## Task to complete
Report every line in the material below that contains the word "Fuite", copying each such line in full.

**********

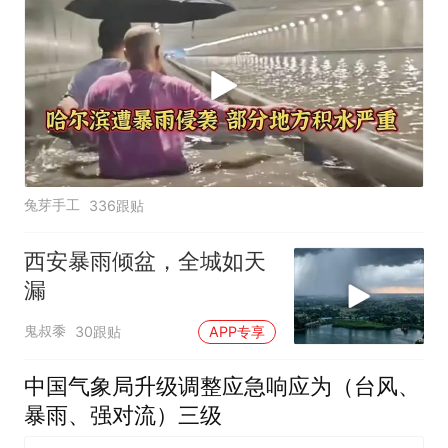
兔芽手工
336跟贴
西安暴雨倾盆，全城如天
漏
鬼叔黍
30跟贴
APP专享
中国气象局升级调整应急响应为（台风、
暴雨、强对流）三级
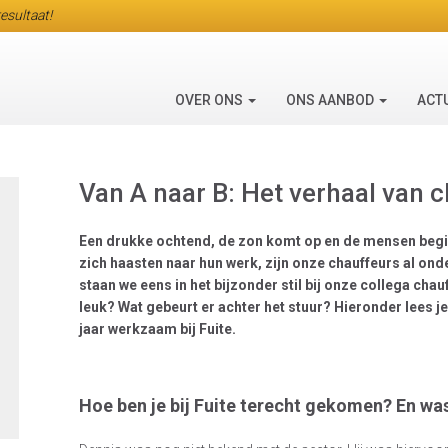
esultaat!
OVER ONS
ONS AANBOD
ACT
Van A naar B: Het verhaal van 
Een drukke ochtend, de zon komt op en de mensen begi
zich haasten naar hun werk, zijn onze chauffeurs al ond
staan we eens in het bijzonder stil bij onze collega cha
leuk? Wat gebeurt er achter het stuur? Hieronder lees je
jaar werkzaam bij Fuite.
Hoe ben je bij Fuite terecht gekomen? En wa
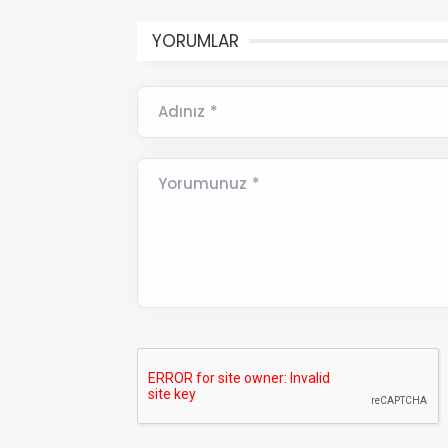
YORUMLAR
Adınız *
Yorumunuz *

**********

## Completed task
jaar werkzaam bij Fuite.
Hoe ben je bij Fuite terecht gekomen? En wa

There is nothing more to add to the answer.